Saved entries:
┄┄┄┄┄┄

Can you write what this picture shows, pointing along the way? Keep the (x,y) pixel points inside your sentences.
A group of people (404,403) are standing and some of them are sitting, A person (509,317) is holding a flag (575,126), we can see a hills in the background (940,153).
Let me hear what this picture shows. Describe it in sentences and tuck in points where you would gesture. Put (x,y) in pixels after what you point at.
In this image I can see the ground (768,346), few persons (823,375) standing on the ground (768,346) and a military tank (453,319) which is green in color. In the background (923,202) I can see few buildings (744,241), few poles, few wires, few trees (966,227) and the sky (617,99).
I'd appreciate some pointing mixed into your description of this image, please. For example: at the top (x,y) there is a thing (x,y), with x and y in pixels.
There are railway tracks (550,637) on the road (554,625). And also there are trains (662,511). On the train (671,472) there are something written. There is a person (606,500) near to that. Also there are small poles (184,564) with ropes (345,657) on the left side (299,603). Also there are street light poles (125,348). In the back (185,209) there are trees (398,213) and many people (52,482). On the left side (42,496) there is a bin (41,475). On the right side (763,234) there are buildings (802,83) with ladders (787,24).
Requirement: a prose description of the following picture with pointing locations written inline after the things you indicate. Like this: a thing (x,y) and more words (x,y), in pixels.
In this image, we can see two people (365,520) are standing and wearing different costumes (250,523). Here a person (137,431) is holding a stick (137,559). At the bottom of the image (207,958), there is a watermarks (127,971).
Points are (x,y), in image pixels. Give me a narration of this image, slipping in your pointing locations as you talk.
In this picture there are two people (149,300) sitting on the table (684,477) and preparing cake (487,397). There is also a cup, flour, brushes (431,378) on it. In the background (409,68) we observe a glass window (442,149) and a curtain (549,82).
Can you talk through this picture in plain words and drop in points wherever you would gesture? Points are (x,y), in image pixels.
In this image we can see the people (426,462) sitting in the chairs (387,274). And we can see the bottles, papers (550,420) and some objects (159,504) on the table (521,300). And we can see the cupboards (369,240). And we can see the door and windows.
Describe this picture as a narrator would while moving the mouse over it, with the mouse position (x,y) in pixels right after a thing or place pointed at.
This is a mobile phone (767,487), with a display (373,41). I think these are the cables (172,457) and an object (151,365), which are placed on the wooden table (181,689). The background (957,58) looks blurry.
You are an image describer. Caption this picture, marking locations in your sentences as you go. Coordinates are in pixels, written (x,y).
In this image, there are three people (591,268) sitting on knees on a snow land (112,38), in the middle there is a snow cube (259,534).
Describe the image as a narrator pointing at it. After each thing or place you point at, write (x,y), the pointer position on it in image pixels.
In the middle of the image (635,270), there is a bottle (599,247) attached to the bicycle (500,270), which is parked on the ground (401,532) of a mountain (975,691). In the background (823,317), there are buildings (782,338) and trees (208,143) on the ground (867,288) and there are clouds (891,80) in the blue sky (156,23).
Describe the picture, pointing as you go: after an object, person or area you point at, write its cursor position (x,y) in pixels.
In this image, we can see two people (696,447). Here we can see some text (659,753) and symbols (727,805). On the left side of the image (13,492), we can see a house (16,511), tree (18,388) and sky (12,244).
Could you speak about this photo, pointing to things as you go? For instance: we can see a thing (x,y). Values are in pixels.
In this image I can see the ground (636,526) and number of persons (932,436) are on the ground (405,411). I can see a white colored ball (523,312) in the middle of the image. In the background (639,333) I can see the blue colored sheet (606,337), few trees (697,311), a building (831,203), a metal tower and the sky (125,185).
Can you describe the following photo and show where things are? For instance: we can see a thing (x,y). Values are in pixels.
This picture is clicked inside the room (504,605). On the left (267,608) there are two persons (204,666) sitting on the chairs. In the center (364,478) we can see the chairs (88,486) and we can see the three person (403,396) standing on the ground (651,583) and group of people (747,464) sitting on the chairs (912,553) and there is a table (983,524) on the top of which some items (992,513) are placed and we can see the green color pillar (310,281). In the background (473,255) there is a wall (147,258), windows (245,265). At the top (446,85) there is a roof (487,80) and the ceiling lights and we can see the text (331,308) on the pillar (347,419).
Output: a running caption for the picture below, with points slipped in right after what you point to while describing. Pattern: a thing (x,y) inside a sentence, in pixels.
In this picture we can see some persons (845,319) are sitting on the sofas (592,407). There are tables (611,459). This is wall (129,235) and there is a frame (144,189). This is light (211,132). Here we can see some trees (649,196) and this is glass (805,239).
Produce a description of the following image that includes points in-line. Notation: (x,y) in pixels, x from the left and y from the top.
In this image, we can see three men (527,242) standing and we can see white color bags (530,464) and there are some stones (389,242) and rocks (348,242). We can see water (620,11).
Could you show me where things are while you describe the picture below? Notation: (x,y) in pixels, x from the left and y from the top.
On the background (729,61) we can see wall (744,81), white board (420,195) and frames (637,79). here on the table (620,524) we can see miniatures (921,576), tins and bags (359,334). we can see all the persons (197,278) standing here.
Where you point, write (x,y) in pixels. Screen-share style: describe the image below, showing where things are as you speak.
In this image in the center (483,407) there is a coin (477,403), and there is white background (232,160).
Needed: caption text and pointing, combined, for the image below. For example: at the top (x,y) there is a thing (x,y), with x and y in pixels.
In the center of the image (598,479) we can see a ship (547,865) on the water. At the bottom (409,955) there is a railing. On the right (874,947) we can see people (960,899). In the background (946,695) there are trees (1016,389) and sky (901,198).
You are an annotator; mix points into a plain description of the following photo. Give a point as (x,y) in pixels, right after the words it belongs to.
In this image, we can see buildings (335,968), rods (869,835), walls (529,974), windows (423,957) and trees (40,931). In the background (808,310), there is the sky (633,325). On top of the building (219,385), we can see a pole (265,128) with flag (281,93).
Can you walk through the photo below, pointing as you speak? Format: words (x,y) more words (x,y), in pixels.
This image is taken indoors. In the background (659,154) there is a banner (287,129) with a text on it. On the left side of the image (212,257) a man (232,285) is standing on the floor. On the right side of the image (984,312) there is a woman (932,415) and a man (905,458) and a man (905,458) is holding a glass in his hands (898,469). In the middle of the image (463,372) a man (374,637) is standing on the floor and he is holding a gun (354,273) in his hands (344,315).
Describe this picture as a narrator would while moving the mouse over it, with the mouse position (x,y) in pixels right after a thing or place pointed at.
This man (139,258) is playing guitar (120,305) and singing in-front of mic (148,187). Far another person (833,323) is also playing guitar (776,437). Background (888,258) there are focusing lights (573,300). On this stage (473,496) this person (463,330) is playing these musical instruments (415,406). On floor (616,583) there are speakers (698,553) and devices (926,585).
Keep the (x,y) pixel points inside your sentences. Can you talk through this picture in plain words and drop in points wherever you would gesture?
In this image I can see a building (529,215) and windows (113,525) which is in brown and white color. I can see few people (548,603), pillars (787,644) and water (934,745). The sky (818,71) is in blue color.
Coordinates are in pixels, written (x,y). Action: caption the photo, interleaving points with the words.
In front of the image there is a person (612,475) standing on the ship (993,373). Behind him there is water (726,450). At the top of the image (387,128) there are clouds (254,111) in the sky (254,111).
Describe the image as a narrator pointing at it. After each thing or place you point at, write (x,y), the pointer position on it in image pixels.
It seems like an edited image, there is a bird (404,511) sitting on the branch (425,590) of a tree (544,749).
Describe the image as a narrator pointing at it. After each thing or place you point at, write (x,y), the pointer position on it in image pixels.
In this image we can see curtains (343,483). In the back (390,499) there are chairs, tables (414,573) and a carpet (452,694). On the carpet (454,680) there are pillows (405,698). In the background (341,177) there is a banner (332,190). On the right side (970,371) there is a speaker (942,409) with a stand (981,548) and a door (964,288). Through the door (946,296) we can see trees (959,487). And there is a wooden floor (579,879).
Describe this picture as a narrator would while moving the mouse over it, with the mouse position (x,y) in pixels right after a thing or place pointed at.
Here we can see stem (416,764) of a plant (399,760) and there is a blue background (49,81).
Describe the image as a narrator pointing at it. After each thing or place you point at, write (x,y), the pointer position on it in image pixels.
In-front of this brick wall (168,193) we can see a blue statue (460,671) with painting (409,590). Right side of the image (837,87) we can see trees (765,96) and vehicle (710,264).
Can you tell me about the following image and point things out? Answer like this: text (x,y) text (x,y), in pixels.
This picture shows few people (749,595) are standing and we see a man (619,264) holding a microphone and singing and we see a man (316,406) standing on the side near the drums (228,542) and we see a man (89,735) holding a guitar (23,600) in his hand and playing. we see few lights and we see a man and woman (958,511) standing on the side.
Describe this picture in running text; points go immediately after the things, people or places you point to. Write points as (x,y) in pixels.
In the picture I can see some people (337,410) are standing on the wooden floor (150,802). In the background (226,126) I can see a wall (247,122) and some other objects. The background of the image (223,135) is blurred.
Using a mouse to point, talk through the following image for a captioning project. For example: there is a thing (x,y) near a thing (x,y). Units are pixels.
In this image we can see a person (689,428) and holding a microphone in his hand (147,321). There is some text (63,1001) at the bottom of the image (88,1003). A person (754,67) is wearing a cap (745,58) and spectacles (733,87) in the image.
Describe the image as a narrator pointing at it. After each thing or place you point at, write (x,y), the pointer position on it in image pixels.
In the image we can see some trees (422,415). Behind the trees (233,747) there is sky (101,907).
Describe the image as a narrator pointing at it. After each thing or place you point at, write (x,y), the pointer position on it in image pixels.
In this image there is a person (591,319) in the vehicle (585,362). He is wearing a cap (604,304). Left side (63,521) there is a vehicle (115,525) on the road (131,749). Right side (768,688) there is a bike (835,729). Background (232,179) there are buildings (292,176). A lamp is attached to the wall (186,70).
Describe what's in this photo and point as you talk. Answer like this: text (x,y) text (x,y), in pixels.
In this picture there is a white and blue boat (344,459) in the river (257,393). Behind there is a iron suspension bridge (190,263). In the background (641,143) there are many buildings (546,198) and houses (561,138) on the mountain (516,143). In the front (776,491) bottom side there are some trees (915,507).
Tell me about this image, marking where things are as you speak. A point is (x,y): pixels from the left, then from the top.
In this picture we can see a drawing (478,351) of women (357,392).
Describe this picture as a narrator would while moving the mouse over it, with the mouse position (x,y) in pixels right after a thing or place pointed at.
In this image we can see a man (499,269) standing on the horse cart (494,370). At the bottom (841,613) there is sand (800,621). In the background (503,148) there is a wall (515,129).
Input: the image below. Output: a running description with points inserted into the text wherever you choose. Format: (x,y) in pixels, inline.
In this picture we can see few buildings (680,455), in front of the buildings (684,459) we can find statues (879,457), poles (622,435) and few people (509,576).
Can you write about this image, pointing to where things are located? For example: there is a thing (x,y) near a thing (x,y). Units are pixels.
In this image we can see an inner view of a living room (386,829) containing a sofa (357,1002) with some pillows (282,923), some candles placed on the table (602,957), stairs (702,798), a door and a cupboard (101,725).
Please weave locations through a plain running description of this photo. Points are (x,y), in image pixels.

┄┄┄┄┄┄

(Assignment)
The required result is an exact repeat of the records above from the line containing "Can you write about" to their final line.

(Problem solution)
Can you write about this image, pointing to where things are located? For example: there is a thing (x,y) near a thing (x,y). Units are pixels.
In this image we can see an inner view of a living room (386,829) containing a sofa (357,1002) with some pillows (282,923), some candles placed on the table (602,957), stairs (702,798), a door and a cupboard (101,725).
Please weave locations through a plain running description of this photo. Points are (x,y), in image pixels.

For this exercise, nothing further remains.